Призвание (Зеленов) - страница 216

«Открывай, кому жизнь дорога!» — раскатывался у входа его громовой голосище, и в дом на Мясницкой, в лихо сдвинутой набекрень мерлушковой папахе, в расстегнутой нараспашку шубе на кенгуровом меху, дыша ароматным морозным паром, весь обыневший, красный, с улицы вваливался сам дядя Гиляй, потомок славных сечевиков, с висячими усами запорожца. Вытаскивал знаменитую табакерку, стучал костяшкой ногтя по крышке и запускал в разноцветный с мороза, похожий на бульбу нос жменю душистого табаку.

«Продаешь?! — гремел он над ухом робевшего ученика, присмотрев, что понравилось, с ученической выставки. — Сколько тебе за нее… Не знаешь? Ну, тогда бери столько, сколько найдешь у меня в кармане!»

Случалось, что и приглашал он ученика, слишком бедно одетого, на квартиру к себе, в Столешников, а порой в ресторан. «А зачем?» — робко спрашивал ученик. «А затем, чтобы ты наелся!»

Было у дяди Гиляя в Столешниках весело и вольготно, и все же Андрею нравились больше «среды» шмаровинские. Сам Шмаровин, дядя Володя, как его звали обычно, московский коллекционер и знаток живописи, жил на углу Большой Молчановки и Борисоглебского переулка, в одноэтажном особнячке, и был очень дружен с полуголодной училищной молодежью. Он покупал их работы, приглашал их на «среды», на вечера, где бывали большие художники. Раз в неделю, по средам, все окна дома его вспыхивали огнями и к подъезду с разных концов Москвы стягивались посетители.

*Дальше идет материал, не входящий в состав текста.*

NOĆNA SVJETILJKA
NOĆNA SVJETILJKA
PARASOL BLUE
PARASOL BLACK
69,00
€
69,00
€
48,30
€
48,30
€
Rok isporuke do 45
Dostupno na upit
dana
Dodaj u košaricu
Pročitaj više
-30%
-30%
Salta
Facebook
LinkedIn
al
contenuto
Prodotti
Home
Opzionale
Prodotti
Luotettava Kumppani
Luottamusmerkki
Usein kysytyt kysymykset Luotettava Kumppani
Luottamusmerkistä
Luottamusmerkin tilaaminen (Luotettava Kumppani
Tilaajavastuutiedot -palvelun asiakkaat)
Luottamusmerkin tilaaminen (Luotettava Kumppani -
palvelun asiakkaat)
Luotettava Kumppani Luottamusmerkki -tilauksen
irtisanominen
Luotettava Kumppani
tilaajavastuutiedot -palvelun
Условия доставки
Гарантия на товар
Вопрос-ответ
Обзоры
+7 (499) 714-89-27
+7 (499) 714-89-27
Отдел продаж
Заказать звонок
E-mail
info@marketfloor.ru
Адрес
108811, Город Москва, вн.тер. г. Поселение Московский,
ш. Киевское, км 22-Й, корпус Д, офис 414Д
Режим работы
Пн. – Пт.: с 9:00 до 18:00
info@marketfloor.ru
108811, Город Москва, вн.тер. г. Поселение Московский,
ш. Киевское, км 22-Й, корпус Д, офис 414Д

Входящих встречал сам хозяин, осанистый, стройный, с копною седых волос на красиво посаженной голове. В одной руке он держал екатерининский штоф, или «квинтель», в другой — стопку, серебряную, допетровских еще времен.

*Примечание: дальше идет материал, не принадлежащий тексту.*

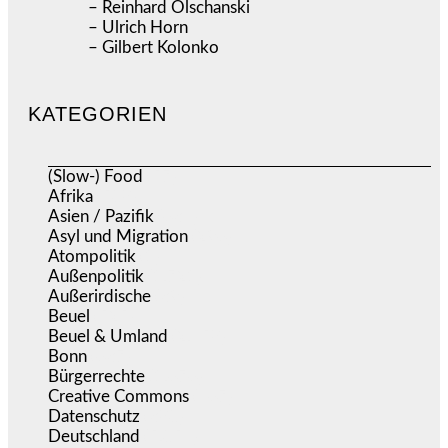
– Reinhard Olschanski
– Ulrich Horn
– Gilbert Kolonko
KATEGORIEN
(Slow-) Food
(57)
Afrika
(508)
Asien / Pazifik
(634)
Asyl und Migration
(296)
Atompolitik
(1)
Außenpolitik
(1.721)
Außerirdische
(39)
Beuel
(525)
Beuel & Umland
(2.458)
Bonn
(637)
Bürgerrechte
(1.676)
Creative Commons
(467)
Datenschutz
(380)
Deutschland
(5.054)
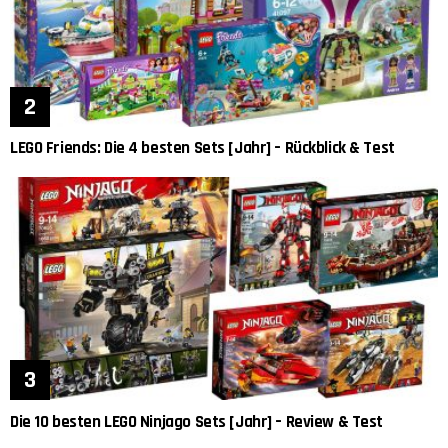
LEGO Friends: Die 4 besten Sets [Jahr] – Rückblick & Test
Die 10 besten LEGO Ninjago Sets [Jahr] – Review & Test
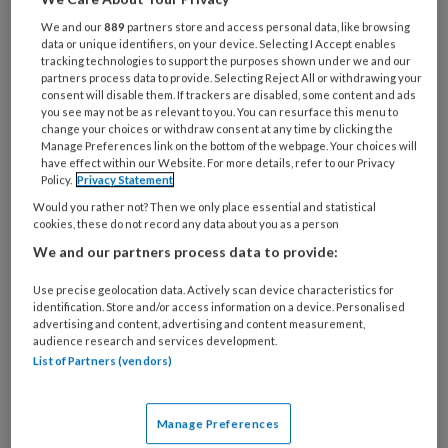
functie
*
We and our
889
partners store and access personal data, like browsing
Bij
data or unique identifiers, on your device. Selecting I Accept enables
tracking technologies to support the purposes shown under we and our
welke
partners process data to provide. Selecting Reject All or withdrawing your
organisatie
consent will disable them. If trackers are disabled, some content and ads
werk
you see may not be as relevant to you. You can resurface this menu to
Untitled
change your choices or withdraw consent at any time by clicking the
Ontvang 2x per week de
je?
Manage Preferences link on the bottom of the webpage. Your choices will
KinderopvangTotaal nieuwsbrief
have effect within our Website. For more details, refer to our Privacy
Policy.
Privacy Statement
Ontvang iedere zondag het
Would you rather not? Then we only place essential and statistical
cookies, these do not record any data about you as a person
Management Kinderopvang
We and our partners process data to provide:
Weekoverzicht
Use precise geolocation data. Actively scan device characteristics for
identification. Store and/or access information on a device. Personalised
Ja, ik geef toestemming voor e-mails
advertising and content, advertising and content measurement,
van KinderopvangTotaal en
audience research and services development.
List of Partners (vendors)
Springer Media B.V.
?
Uw bovenstaande gegevens kunnen worden toegevoegd aan
Manage Preferences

«Ну вот, спасибо, что пришел, а то без тебя чего-то не хватало… Иди погрейся с морозца!»

Гостя встречал добрый взгляд светлых хозяйских глаз, он опрокидывал стопку и проходил в уютный, с колоннами зал с множеством разных картин на стенах, со статуей Венеры Милосской, с люстрой о десяти свечах, что горела на потолке посередине зала, и окунался в тепло и домашний уют. За длинным большим столом обычно уже сидели художники. Кто-то играл на рояле, на виолончели, а они рисовали.

Из зала можно было пройти в кабинет с мягкой удобной мебелью, отдохнуть, побеседовать. Или в столовую, где постоянно кипел самовар и приветливая хозяйка всех угощала крепким душистым чаем с печеньем или вареньем.

На готовых рисунках художниками проставлялась цена — от рубля до пяти, и они выставлялись тут же. Перед ужином лотерея: гривенник за билет. Покупали охотно. А как же! Кому не охота за гривенник выиграть Левитана, которого, кстати, хозяин, дядя Володя Шмаровин, сам в свое время «открыл»!.. Остававшиеся рисунки продавались потом на Кузнецком, в магазине Дациаро и Аванцио.